LINE 1: old.cart_id = new.cart_id
^
QUERY: old.cart_id = new.cart_id
CONTEXT: PL/pgSQL function generated_id_guard() line 6 at EXECUTE
Hmmm... He's right, what the dangling old.cart_id = new.cart_id? What if I write
execute format('select old.%1$I = new.%1$I', id_col_name) into equal;
> update cart set cart_id = 0 where cart_id = 0;
ERROR: missing FROM-clause entry for table "old"
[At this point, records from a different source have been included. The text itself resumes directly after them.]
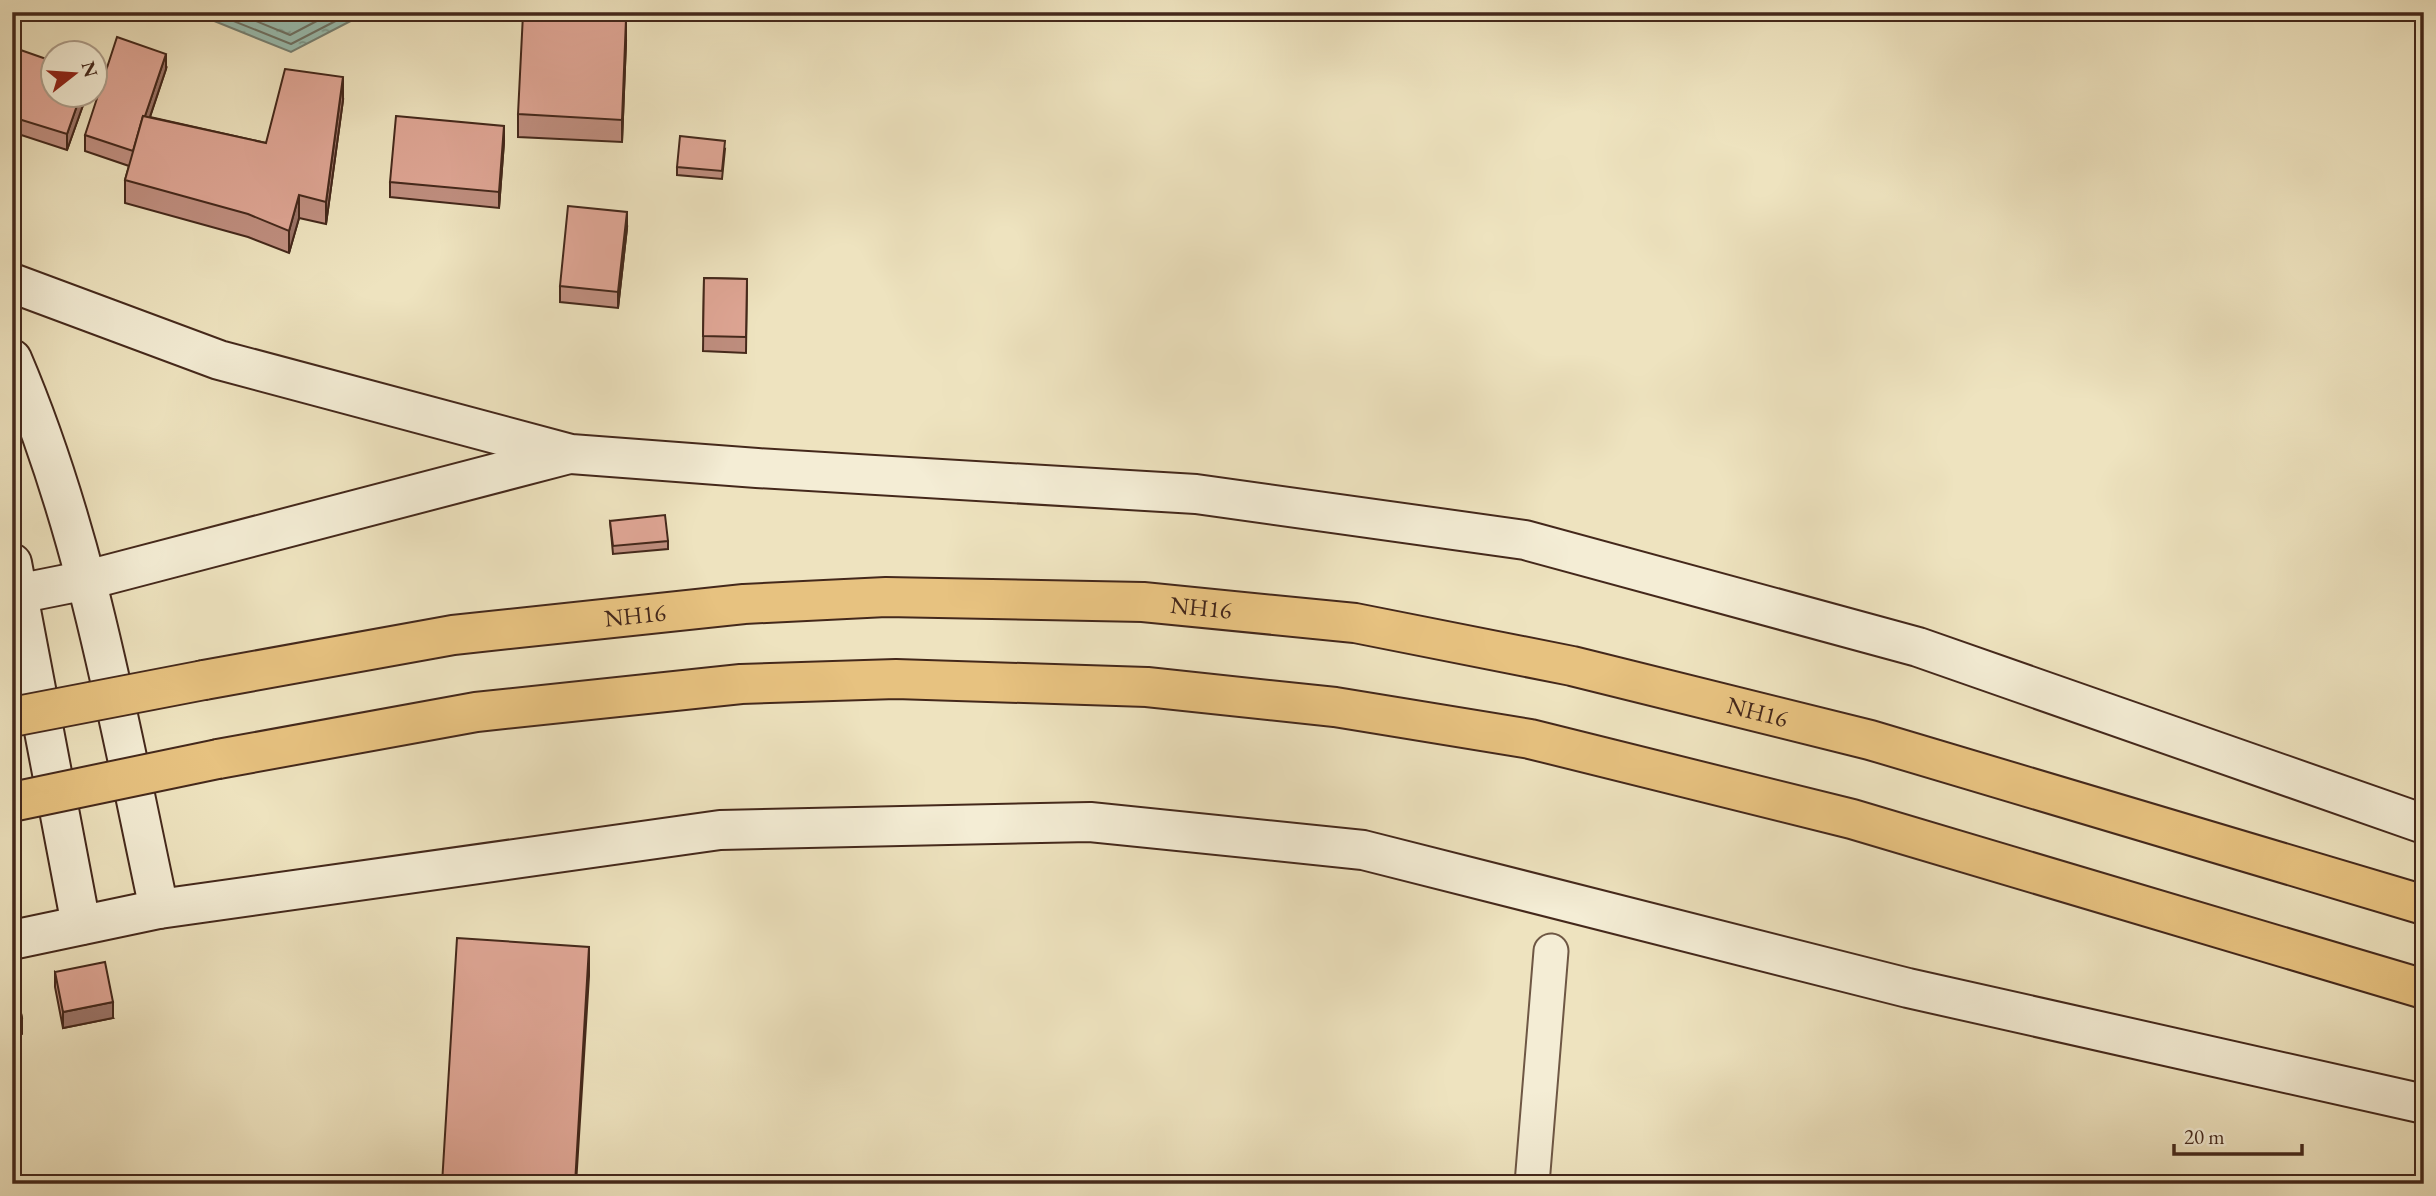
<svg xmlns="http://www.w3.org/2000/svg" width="2436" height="1196" font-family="'EB Garamond',serif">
	<defs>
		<pattern id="water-ripples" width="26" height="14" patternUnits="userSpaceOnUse" patternTransform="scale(1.75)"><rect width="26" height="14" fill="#99beb1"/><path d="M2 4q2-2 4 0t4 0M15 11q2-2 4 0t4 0" fill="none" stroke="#7e9a8f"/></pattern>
	</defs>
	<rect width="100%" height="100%" fill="#eee3bf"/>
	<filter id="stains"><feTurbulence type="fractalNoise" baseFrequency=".00286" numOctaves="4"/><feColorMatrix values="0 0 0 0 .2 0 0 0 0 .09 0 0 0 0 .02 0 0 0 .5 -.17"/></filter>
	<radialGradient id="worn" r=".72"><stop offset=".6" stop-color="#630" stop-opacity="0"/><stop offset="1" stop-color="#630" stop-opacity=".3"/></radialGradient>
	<path fill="url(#water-ripples)" stroke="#778275" stroke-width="2" d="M192,12H368L291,52Z"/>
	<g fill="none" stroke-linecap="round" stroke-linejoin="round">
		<g stroke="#6e7366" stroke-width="2">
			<path d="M211,12L291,44L353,12"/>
			<path d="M234,12L290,35L334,12"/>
		</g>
		<defs>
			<path id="street" d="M1532,1184L1551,951"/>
			<g id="secondary">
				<path d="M12,283L219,360L571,454L757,468L1196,494L1525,540L1918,647L2424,824"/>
				<path d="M12,359C87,534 119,724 159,909"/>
				<path d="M12,563L81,925"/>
				<path d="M12,595L87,580L569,454"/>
				<path d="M12,940L159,909L720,830L1090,822L1363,850L1908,988L2424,1104"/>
			</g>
			<g id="highway">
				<path id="s1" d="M204,680L453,635L744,604L886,597L1143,602L1355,623L1572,666L1870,740L2424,905"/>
				<path d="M218,759L476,712L741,684L896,679L1147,687L1335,707L1530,739L1852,819L2424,989"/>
			</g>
		</defs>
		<use href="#street" stroke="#6e5744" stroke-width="37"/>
		<use href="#secondary" stroke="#44281b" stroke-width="42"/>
		<use href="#highway" stroke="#44281b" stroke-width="42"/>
		<use href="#street" stroke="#f4edd5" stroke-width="33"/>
		<use href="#secondary" stroke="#f4edd5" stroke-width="38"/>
		<use href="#highway" stroke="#e7c280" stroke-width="38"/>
		<defs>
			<g id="highway-bridge">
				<path d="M12,717L204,680"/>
				<path d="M12,802L218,759"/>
			</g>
		</defs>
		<use href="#highway-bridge" stroke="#44281b" stroke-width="42" stroke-linecap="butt"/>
		<use href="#highway-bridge" stroke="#e7c280" stroke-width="38"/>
	</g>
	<g fill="#bf8e7f" stroke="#44281b" stroke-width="2">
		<path d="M626,42L622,142L518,137V114Z"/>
		<path d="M12,47L52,94H87L67,150L12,132Z"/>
		<path d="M166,69L150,117L266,143L343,100L326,224L299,218L289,253L248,237L125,203V180L129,166L85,151V135Z"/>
		<path d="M504,142L499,208L390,197V182Z"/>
		<path d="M725,149L722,179L677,175V167Z"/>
		<path d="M627,228L618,308L560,302V286Z"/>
		<path d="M704,278L747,279L746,353L703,351Z"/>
		<path d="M610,521L668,541V549L613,554Z"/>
		<path d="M12,970L22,1018V1034L12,1036Z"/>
		<path d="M55,972L113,1018L63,1028L55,987Z"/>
	</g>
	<g fill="#9b7468" stroke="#44281b" stroke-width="2">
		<path d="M626,19V42L622,142V120Z"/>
		<path d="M166,54V69L133,167V151Z"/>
		<path d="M343,77V100L326,224V202Z"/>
		<path d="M81,94H87L67,150V134Z"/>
		<path d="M504,126V142L499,208V192Z"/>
		<path d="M299,195V218L289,253V231Z"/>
		<path d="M627,212V228L618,308V292Z"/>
		<path d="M589,947V976L576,1184H575Z"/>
		<path d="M113,1002V1018L63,1028V1012Z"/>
	</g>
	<g fill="#dea594" stroke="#44281b" stroke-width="2">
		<path d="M523,14L626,19L622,120L518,114Z"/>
		<path d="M117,37L166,54L145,116H143L133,151L85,135Z"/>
		<path d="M12,47L52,61V94H81L67,134L12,117Z"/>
		<path d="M285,69L343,77L326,202L299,195L289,231L248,214L125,180L143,116L266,143Z"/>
		<path d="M396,116L504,126L499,192L390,182Z"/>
		<path d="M680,136L725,141L722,171L677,167Z"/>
		<path d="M568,206L627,212L618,292L560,286Z"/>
		<path d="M704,278L747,279L746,337L703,336Z"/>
		<path d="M665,515L668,541L613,546L610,521Z"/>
		<path d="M457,938L589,947L575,1184H442Z"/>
		<path d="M105,962L113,1002L63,1012L55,972Z"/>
		<path d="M12,970L22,1018L12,1020Z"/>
	</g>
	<g text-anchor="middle" stroke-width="5" stroke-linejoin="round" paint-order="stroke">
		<g font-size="24" fill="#44281b" stroke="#f4edd5">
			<text dy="8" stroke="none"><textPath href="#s1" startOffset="1003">NH16</textPath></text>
			<text dy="8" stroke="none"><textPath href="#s1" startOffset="436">NH16</textPath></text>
			<text dy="8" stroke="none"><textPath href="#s1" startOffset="1570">NH16</textPath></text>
		</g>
	</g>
	<rect width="2436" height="1196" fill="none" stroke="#eee3bf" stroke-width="42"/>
	<rect x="14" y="14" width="2408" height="1168" fill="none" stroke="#44281b" stroke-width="3.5"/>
	<rect x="21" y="21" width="2394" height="1154" fill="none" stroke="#44281b" stroke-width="2"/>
	<g transform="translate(74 74) rotate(73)"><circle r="33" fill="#f4edd5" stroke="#ae9e8b" stroke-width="2"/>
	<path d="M0-5L12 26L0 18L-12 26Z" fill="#8f2418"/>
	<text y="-10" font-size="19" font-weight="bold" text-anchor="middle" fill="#44281b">N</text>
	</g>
	<path d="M2174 1144v10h128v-10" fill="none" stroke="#44281b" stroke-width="3.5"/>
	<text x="2184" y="1144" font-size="21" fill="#44281b" stroke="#f4edd5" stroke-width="5" paint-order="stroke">20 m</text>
	<rect width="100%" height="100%" filter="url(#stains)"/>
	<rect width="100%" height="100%" fill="url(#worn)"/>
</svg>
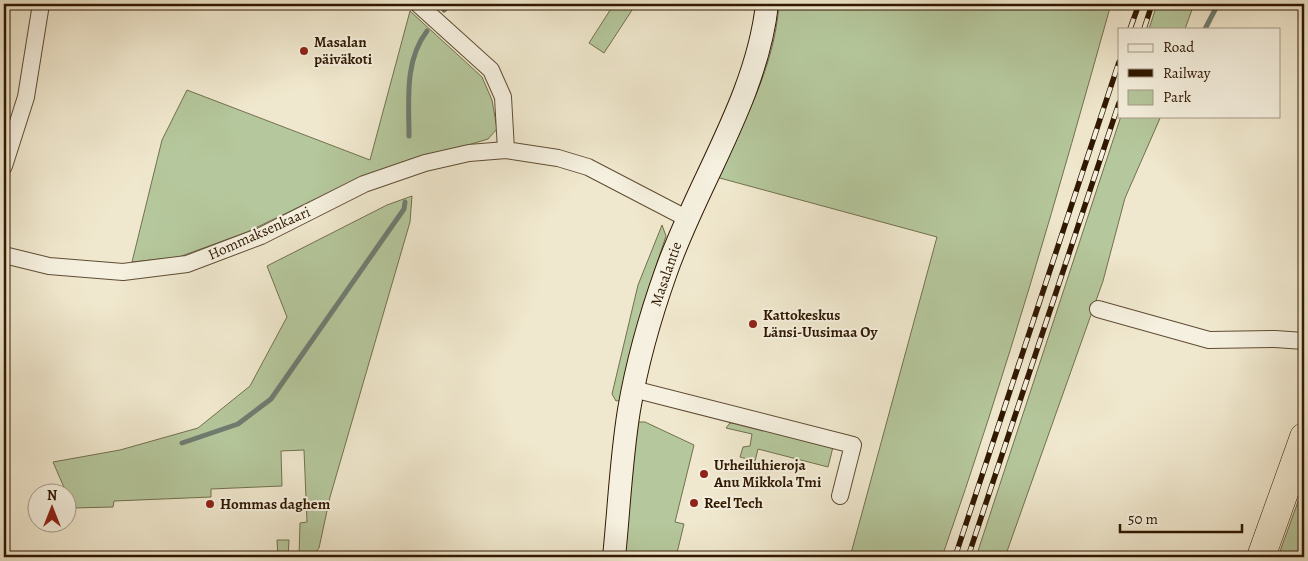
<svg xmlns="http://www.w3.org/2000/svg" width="1308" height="561" font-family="Alegreya,serif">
	<rect width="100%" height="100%" fill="#f0e8ce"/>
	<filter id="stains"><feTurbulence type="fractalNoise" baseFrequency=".004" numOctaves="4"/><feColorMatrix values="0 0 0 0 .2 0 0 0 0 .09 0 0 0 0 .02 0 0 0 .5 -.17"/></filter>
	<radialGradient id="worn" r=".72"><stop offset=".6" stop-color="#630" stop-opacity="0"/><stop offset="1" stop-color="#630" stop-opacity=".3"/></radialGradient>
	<!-- green -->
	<path fill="#b5c79c" stroke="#72704e" d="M614,4H636L604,53L589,43Z
		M779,4H1111C1059,190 1006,375 942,557H850L937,237L716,177C744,124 775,65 779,4Z
		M1157,4H1194L1185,29H1149Z
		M410,11L482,77L492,100L497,129L488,139L361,177L247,232L179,257L132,262L162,140L187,90L370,160Z
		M1121,116H1161L1125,198L1103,281L1005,557H976Z
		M412,196L410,222L330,497L319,548L312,557H299L300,523L307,522L304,450L281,451L282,486L211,489V497L114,501L113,507L73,508L53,462L120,450L198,428L250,386L287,317L267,266L387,205Z
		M662,225L666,236L642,308L622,400L616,401L612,394L638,285Z
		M637,422H645L694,445L675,522L684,524L676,557H624Z
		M730,423H740L833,447L828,467L758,449L755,461L740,457L743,447L750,446L752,434L726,428Z
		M1304,485V557H1278Z
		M277,540H289L288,557H278Z"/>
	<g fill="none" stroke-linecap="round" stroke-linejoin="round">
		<!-- stream -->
		<path stroke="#707c71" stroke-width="5" d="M444,10L450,4
			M1205,29L1218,4
			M409,136C409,101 404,61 427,31
			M182,443L238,424L271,399L404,209L405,202"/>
		<defs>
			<path id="street" d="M418,4L491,70L503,97L506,150
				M4,166L26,97L41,4
				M4,255L49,266L123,272L187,264L261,236L364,184L425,163L469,153L506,150L558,158L588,167L686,218
				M1098,309L1209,340L1275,339L1304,341
				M633,389L853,445L840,496"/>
			<path id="secondary" d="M614,557C619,509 621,459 629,410C637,363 650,317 666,272C697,183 757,98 767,4"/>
			<path id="highway" d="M1261,557L1304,437"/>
		</defs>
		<!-- street casing -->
		<use href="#street" stroke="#604c34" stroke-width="18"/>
		<!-- secondary casing -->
		<use href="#secondary" stroke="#301800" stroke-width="24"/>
		<!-- highway casing -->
		<use href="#highway" stroke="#301800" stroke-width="29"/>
		<!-- street -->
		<use href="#street" stroke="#f5f0df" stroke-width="16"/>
		<!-- secondary -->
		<use href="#secondary" stroke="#f5f0df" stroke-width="22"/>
		<!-- highway -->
		<use href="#highway" stroke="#f0e8ce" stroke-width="28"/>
		<defs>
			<path id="rail" d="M1130,29L1139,4
				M1144,29L1152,4
				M955,557L1119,62
				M968,557L1119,103"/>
		</defs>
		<!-- rail casing -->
		<use href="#rail" stroke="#301800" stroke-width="5.5"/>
		<!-- rail -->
		<use href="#rail" stroke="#f5f0df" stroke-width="4" stroke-dasharray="11" stroke-linecap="butt"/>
	</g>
	<!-- markers -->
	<g fill="#8f2418" stroke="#f5f0df" stroke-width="2">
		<circle cx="304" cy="51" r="5"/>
		<circle cx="753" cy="324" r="5"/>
		<circle cx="704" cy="474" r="5"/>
		<circle cx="694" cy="503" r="5"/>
		<circle cx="210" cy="504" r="5"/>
	</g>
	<g text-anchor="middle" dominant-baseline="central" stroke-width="4" stroke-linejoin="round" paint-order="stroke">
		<!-- poi labels -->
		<g font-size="15" font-weight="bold" fill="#301800" stroke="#f5f0df" text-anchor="start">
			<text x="314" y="42">Masalan<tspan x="314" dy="17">päiväkoti</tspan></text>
			<text x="763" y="315">Kattokeskus<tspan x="763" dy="17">Länsi-Uusimaa Oy</tspan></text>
			<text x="714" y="465">Urheiluhieroja<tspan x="714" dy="17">Anu Mikkola Tmi</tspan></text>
			<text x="704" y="503">Reel Tech</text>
			<text x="220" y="504">Hommas daghem</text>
		</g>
		<!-- street labels -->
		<g font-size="15" fill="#301800" stroke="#f5f0df">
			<text transform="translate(259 233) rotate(-24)">Hommaksenkaari</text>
			<text transform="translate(666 274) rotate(-71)">Masalantie</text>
		</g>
	</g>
	<!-- margin -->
	<rect width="1308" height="561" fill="none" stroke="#f0e8ce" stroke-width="20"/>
	<rect x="5" y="5" width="1298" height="551" fill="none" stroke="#301800" stroke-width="2.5"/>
	<rect x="10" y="10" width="1288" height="541" fill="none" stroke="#301800"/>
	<!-- legend -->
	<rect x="1118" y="28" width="162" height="90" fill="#f5f0df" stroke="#a69a86"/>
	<rect x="1128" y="44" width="25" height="8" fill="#f5f0df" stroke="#a69a86"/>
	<text x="1163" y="52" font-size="15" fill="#301800">Road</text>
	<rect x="1128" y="69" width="25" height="8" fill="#301800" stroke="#a69a86"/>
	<text x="1163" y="78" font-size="15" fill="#301800">Railway</text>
	<rect x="1128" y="90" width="25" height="15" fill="#b5c79c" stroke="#a69a86"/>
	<text x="1163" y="102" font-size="15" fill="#301800">Park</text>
	<!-- north arrow -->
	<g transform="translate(52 508)"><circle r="24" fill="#f5f0df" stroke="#a69a86"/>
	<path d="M0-4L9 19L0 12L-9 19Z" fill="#8f2418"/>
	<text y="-8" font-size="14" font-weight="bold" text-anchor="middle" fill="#301800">N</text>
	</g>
	<!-- scale -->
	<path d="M1120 524v8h122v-8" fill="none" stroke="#301800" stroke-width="2.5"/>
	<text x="1128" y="524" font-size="15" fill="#301800" stroke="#f5f0df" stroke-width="4" paint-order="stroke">50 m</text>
	<rect width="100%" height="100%" filter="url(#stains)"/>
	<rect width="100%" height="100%" fill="url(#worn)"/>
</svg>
LINE 1: select old.cart_id = new.cart_id
^
QUERY: select old.cart_id = new.cart_id
CONTEXT: PL/pgSQL function generated_id_guard() line 6 at EXECUTE
Right, right... What if I write
declare
id_old int;
id_new int;
begin
execute format('select %I from old', id_col_name) into id_old;
execute format('select %I from new', id_col_name) into id_new;
if id_old != id_new then
> update cart set cart_id = 0 where cart_id = 0;
ERROR: relation "old" does not exist
LINE 1: select cart_id from old
^
QUERY: select cart_id from old
CONTEXT: PL/pgSQL function generated_id_guard() line 7 at EXECUTE
Aha, «relation "old" does not exist»...
Well, here's the last resort:
drop table cart;
create table cart (
cart_id int generated by default as identity (start with 100) primary key,
at timestamp with time zone
);
insert into cart (cart_id) values (0);
create or replace function surrogate_id_guard() returns trigger
language plpgsql immutable parallel safe cost 1 as $body$
begin
raise exception
'trigger %: updating is prohibited for %',
tg_name, tg_argv[0] using
errcode = 'restrict_violation';
return null;
end;
$body$;
create or replace trigger cart_id_guard
before update of cart_id on cart for each row
execute function surrogate_id_guard('cart_id');
I just make it trigger on any attempt to update cart_id. Let's check:
> update cart set cart_id = 0 where cart_id = 0;
ERROR: trigger cart_id_guard: updating is prohibited for cart_id
CONTEXT: PL/pgSQL function surrogate_id_guard() line 3 at RAISE
> update cart set at = now() where cart_id = 0;
UPDATE 1
Well, finally I answered my original question at this point. But another question is still arisen: How to apply the same algorithm encoded in a function to columns given in args to that function?